Tri-party data from the Fed — a new graphic interface that is really useful

OK, we admit it. We are NY Fed Liberty Street Economics blog junkies. We like their focus, although we can certainly have differing opinions. But when it comes to tri-party statistics, we are on the same page. A October 19, 2015 LSE post “The Tri-Party Repo Market Like You Have Never Seen It Before” by  is the gateway into a new graphic interface on tri-party data. It is fun to play around with and we recommend you give it a look. 

Trends in tri-party repo are instructive to students of securities financing. Dealers use tri-party to fund themselves, borrowing cash from money funds and other liquidity providers. It can give some interesting clues about the overall size of the repo market (at least until efforts to measure the bilateral repo market by the Fed and other regulators bear some fruit), what kind of collateral is out there, and how liquidity providers look at haircuts.

Unlike bilateral repo markets where haircuts are (at least theoretically) negotiable on a trade-by-trade basis, tri-party haircuts tend to be sticky. Given that tri-party repos are schedule driven and require documentation specialists to get involved to change anything (a process often measured in weeks) it is not surprising that haircuts don’t change much. We saw that in the financial crisis where bilateral trading had volatile haircuts, in effect creating a pressure relief valve that kept the market open, tri-party seemed more of a “take it or leave it” proposition (creating repo runs). So what do haircuts look like now?

The Fed data divides collateral into Fedwire eligible and non-Fedwire eligible. This distinction runs parallel to HQLA and more credit sensitive paper. The list is as follows:

Fedwire-eligible:

  1. Agency CMOs
  2. Agency Debentures and Strips
  3. Agency MBS
  4. US Treasuries Strips
  5. US Treasuries excluding Strips

Non-Fedwire:

  1. ABS Investment Grade
  2. ABS Non-Investment Grade
  3. CDOs
  4. CDOs Private Label Investment Grade
  5. CMO Private Label Non-Investment Grade
  6. Corporates Investment Grade
  7. Corporates Non-Investment Grade
  8. Equities
  9. International Securities
  10. Money Market
  11. Municipal Debt
  12. Whole Loans
  13. Other

Haircut information on Fedwire-eligible paper is, frankly, not that interesting. The exception are Agency CMOs. The Fed data provides 10% and 90% percentile haircut as well as median haircut information. For Agency CMOs, the most recent median was 3% but the 10% and 90% percentile data was 2% and 11% respectively. That is a wide spread (especially in the context that Agency MBS 10%/90% numbers are 2% and 3%).

Agency CMO Haircuts JPEG

Looking at Private Label Investment Grade  CMOs, the median haircut is 5%, with 10%/90% levels at 3% and 15% respectively. Clearly the Private Label paper is riskier without the agency wrapper and haircuts reflect it.

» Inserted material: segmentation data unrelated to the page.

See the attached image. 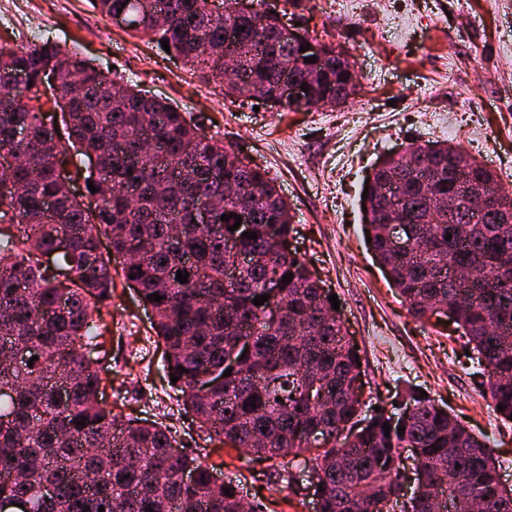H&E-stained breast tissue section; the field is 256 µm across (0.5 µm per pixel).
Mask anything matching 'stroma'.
I'll use <instances>...</instances> for the list:
<instances>
[{"label":"stroma","mask_w":512,"mask_h":512,"mask_svg":"<svg viewBox=\"0 0 512 512\" xmlns=\"http://www.w3.org/2000/svg\"><path fill=\"white\" fill-rule=\"evenodd\" d=\"M31 21L269 172L291 206V249L338 296L363 361V401L390 411L408 389L425 391L489 443L503 483L512 486V422L484 396V371L455 324L415 320L390 288L366 248L360 200L378 160L417 139L461 147L512 191V0H298L286 23L346 50L361 91L345 107L297 112L226 98L89 0H11L0 10V46H20ZM112 275V317L91 353L102 369L103 401L122 419L169 429L220 480H240L245 500L263 493L266 512H315L290 493L280 462L209 440L188 418L149 310L120 267Z\"/></svg>","instance_id":"35a3bbf8"}]
</instances>
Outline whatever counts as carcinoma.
<instances>
[{
	"instance_id": "cac0c4a2",
	"label": "carcinoma",
	"mask_w": 512,
	"mask_h": 512,
	"mask_svg": "<svg viewBox=\"0 0 512 512\" xmlns=\"http://www.w3.org/2000/svg\"><path fill=\"white\" fill-rule=\"evenodd\" d=\"M153 2L93 6L167 41L226 96L285 111L336 108L358 92L349 55L306 32L288 36L267 0L250 15L224 0L220 17L209 0H165L161 17ZM310 43L320 48L313 63L305 62L313 53L300 51ZM16 70L31 77L25 101L10 85ZM285 77L308 83L307 101L282 98ZM70 149L95 158L88 176L74 175L97 192L77 195L61 176ZM2 153L23 156L0 169V224L19 228L0 231V501L17 503L14 512H243L239 485L212 483L211 467L166 429L123 422L99 399L101 371L84 352L98 344L112 305L115 260L153 312L186 410L209 438L259 459L310 454L306 490L318 512H472V501L479 512H512L487 443L429 397L411 393L403 414L364 415L353 394L358 351L330 291L283 248L292 231L288 200L265 170L185 113L48 39L1 47ZM383 162L363 201L367 249L413 318L446 307L508 419L512 223L502 220L512 218V194L448 143L414 142ZM456 181L496 195L499 207L481 216L464 202L448 209ZM243 203L253 211L254 240L229 230ZM200 204L212 205L208 223L194 220ZM390 218L404 223L405 252L391 244ZM231 240L256 261L228 280L237 263ZM179 270L188 282L176 280ZM289 273L292 281H282ZM154 293L162 299H148ZM264 294V304L252 303ZM272 306L282 307L277 321ZM21 350L37 357L33 366L18 365ZM400 448L416 449L422 461L417 490L404 502L396 494ZM182 470L196 482L181 483Z\"/></svg>"
}]
</instances>
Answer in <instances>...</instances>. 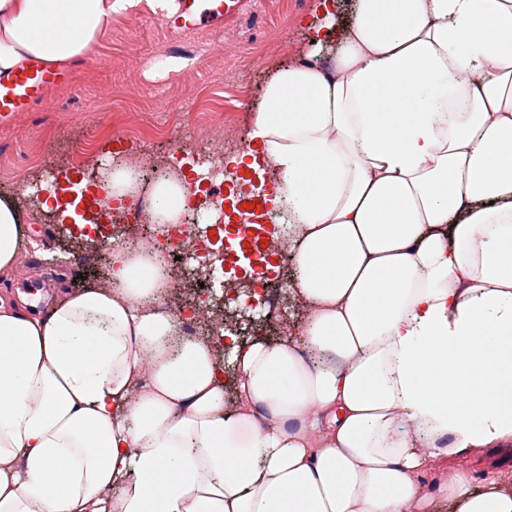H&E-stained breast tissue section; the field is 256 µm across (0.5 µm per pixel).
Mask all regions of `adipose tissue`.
<instances>
[{"label": "adipose tissue", "mask_w": 512, "mask_h": 512, "mask_svg": "<svg viewBox=\"0 0 512 512\" xmlns=\"http://www.w3.org/2000/svg\"><path fill=\"white\" fill-rule=\"evenodd\" d=\"M136 0H0V72ZM248 127L288 205L299 336L179 339L151 253L46 312L0 296V512H512L451 462L512 446V0H354ZM26 242L0 200V279ZM235 364L234 378L224 373Z\"/></svg>", "instance_id": "1"}]
</instances>
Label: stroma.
Segmentation results:
<instances>
[{
  "label": "stroma",
  "instance_id": "1",
  "mask_svg": "<svg viewBox=\"0 0 512 512\" xmlns=\"http://www.w3.org/2000/svg\"><path fill=\"white\" fill-rule=\"evenodd\" d=\"M315 0H245L241 14L223 25L187 35L180 48L165 49L168 78L142 70L141 48L163 24L158 11L141 0L142 21L131 26L128 13L113 14L91 52L64 63L68 83L52 88L48 104L0 124V150L27 145L36 163L0 179V198L15 201L28 228L27 246L38 261L27 271L30 294L47 308L56 291L73 288L79 274L99 275L95 261L65 251L66 241L99 236L82 227L83 209L42 219L40 199L58 194V173L73 178L75 193L93 188L91 174L114 152L142 151L175 157L189 178H201L206 192H227L224 176L210 177L203 152L190 151L208 115L223 113L246 128L260 105L266 83L297 62L302 50L331 52L330 40L312 45L325 19ZM473 487L498 477L512 484V448L489 449L457 459Z\"/></svg>",
  "mask_w": 512,
  "mask_h": 512
}]
</instances>
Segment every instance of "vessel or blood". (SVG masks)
<instances>
[{
  "label": "vessel or blood",
  "instance_id": "obj_1",
  "mask_svg": "<svg viewBox=\"0 0 512 512\" xmlns=\"http://www.w3.org/2000/svg\"><path fill=\"white\" fill-rule=\"evenodd\" d=\"M176 11L165 25L173 37L223 23L238 15L244 0H176ZM68 79L67 71L35 62L0 74V122L14 113L27 112L41 105L47 92Z\"/></svg>",
  "mask_w": 512,
  "mask_h": 512
}]
</instances>
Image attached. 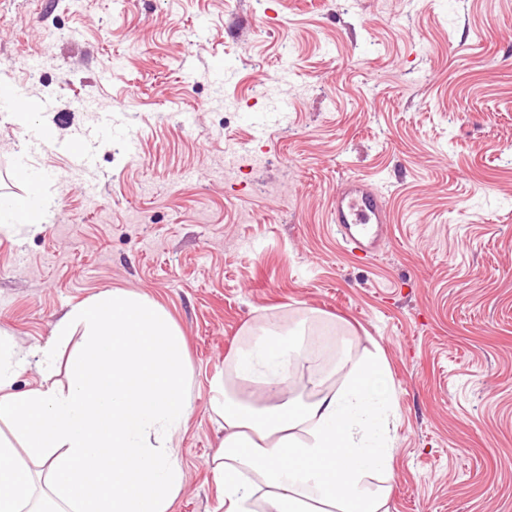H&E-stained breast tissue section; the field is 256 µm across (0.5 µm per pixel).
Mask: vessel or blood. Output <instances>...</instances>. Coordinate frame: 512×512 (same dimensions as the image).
Wrapping results in <instances>:
<instances>
[{"instance_id": "vessel-or-blood-1", "label": "vessel or blood", "mask_w": 512, "mask_h": 512, "mask_svg": "<svg viewBox=\"0 0 512 512\" xmlns=\"http://www.w3.org/2000/svg\"><path fill=\"white\" fill-rule=\"evenodd\" d=\"M91 135L79 133L64 150L75 166L86 167ZM329 221L348 252L360 259L375 258L389 239V213L383 196L369 183L351 178L337 186L329 211Z\"/></svg>"}]
</instances>
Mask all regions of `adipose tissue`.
<instances>
[{
  "label": "adipose tissue",
  "instance_id": "adipose-tissue-1",
  "mask_svg": "<svg viewBox=\"0 0 512 512\" xmlns=\"http://www.w3.org/2000/svg\"><path fill=\"white\" fill-rule=\"evenodd\" d=\"M67 383L55 364L72 336ZM215 383L224 431L212 458L224 512H389L394 437L375 354H344L339 389L286 396L309 351L303 330H250ZM36 363L41 381L13 386ZM258 382L259 396L236 391ZM194 411L184 338L152 300L115 289L70 308L55 338L30 351L0 340V512H169L184 486L173 445Z\"/></svg>",
  "mask_w": 512,
  "mask_h": 512
}]
</instances>
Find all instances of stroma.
<instances>
[{"label":"stroma","mask_w":512,"mask_h":512,"mask_svg":"<svg viewBox=\"0 0 512 512\" xmlns=\"http://www.w3.org/2000/svg\"><path fill=\"white\" fill-rule=\"evenodd\" d=\"M0 84L60 142L114 115L81 175L0 104V196L55 202L0 228V333L42 346L115 288L171 315L170 512H224L211 381L248 325L386 358L390 512H512V0H0ZM354 177L391 225L364 263L327 221ZM51 207V200L40 194L35 196L31 209L23 214L17 212L10 201L0 198V223L2 226L13 227L16 224L25 226L29 230L41 229L42 224L47 222V216Z\"/></svg>","instance_id":"obj_1"}]
</instances>
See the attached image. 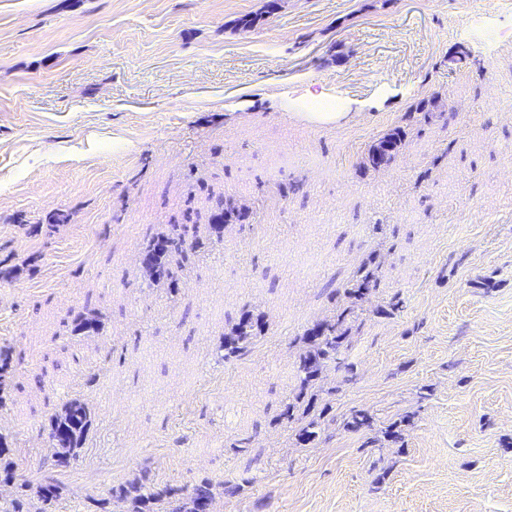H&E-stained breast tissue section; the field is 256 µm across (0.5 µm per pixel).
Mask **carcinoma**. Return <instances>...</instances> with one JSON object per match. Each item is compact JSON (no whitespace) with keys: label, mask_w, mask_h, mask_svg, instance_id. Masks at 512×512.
Here are the masks:
<instances>
[{"label":"carcinoma","mask_w":512,"mask_h":512,"mask_svg":"<svg viewBox=\"0 0 512 512\" xmlns=\"http://www.w3.org/2000/svg\"><path fill=\"white\" fill-rule=\"evenodd\" d=\"M437 99L422 100L404 115V124L384 133L369 146L364 165L368 169L385 166L400 153L406 144L408 127L430 122L436 112ZM246 212L231 201L224 202V212L214 215L208 224L209 236L223 240L224 225L240 223ZM194 226L172 224L163 234L149 241L142 253L141 268L144 277L152 283L166 285L172 293L179 292V269L195 255L197 242L192 239ZM381 262L372 254L357 270L352 284L339 295L333 315L321 319L300 337L297 356V393L294 402L287 403L278 415L282 423L294 426L296 441L310 443L320 436L318 420L311 417L316 410L314 389L323 369L330 364L345 369L344 382L353 381L352 370L344 362V351L351 341L350 333L361 317L362 303L367 295L379 287L378 269ZM100 317L93 311L81 312L71 321L74 336H95L101 330ZM265 330L262 317L244 311L224 332V361L244 355L248 347ZM15 357L9 346H0V407L6 403L5 390L10 382ZM347 425L357 431L370 430L374 420L370 414L358 410L350 416ZM92 427V414L80 398H71L49 418V433L45 455V469L37 486L20 478L11 459L13 442L0 435V483L16 486L17 494L0 508V512H28V493H34L46 508L55 507L61 497L54 472L77 462ZM235 496L243 486L234 481L215 484L202 478L191 485L162 482L152 469L145 467L140 476L129 485L113 487L107 496L97 500L99 512H208L217 490Z\"/></svg>","instance_id":"1"}]
</instances>
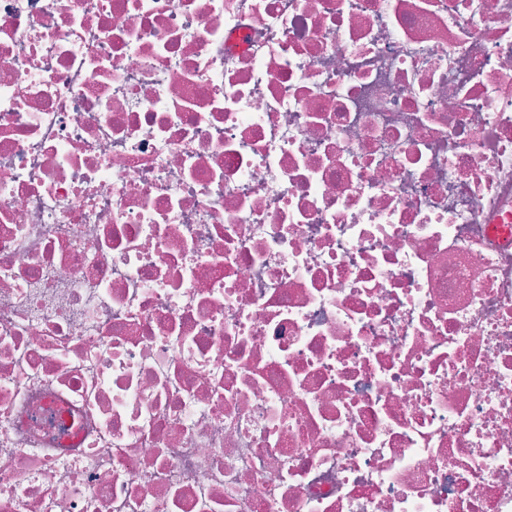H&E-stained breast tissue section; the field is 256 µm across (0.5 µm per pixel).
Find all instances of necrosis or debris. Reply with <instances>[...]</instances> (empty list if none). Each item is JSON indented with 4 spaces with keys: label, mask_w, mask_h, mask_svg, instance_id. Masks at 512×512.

CMO Private Label Haircuts JPEG

Having said that, Agency CMOs and Private Label CMOs don’t comprise a big percentage of the tri-party collateral pool. The entire tri-party world is about $1.6 trillion. Agency CMOs account for 5% of the market, Private Label (Investment Grade and Non-Investment Grade) are less than 3%. This compares to US Treasuries excluding Strips at 41% of the collateral pool.

We have wondered what does a bank credit officer think when looking at the haircut data? Do they benchmark what they ask hedge funds to pay based on this information? How would they feel if they find out they are at the low end of the haircut range? And what do money funds, for example, think when they see what other liquidity providers are getting for haircuts?

So what about market trends? Lets compare equities to Agency CMOs. There seems to have been something of a reversal with Agency CMOs falling from about 8% of the collateral pool in May, 2010 (when the data set starts) to 5% now. Equities, on the other hand, rose from 4.7% ($78 billion) to 8.7% ($140 billion) over the same period.  Of course the DJIA went from 10,260 on May 10, 20101 to 17,217 on October 19, 2015. Equities, as tri-party collateral, topped out at $168 billion on May 11th, the same day the DJIA most recent peak at 18,272 —  hardly a coincidence. Fixed income products have not been very exciting over the same period (with some exceptions).

Agency CMO and Equities Dollar amounts JPEG

These are just a couple interesting ways to use the new tri-party graphical interface. Its a great tool and we urge you to play around with it.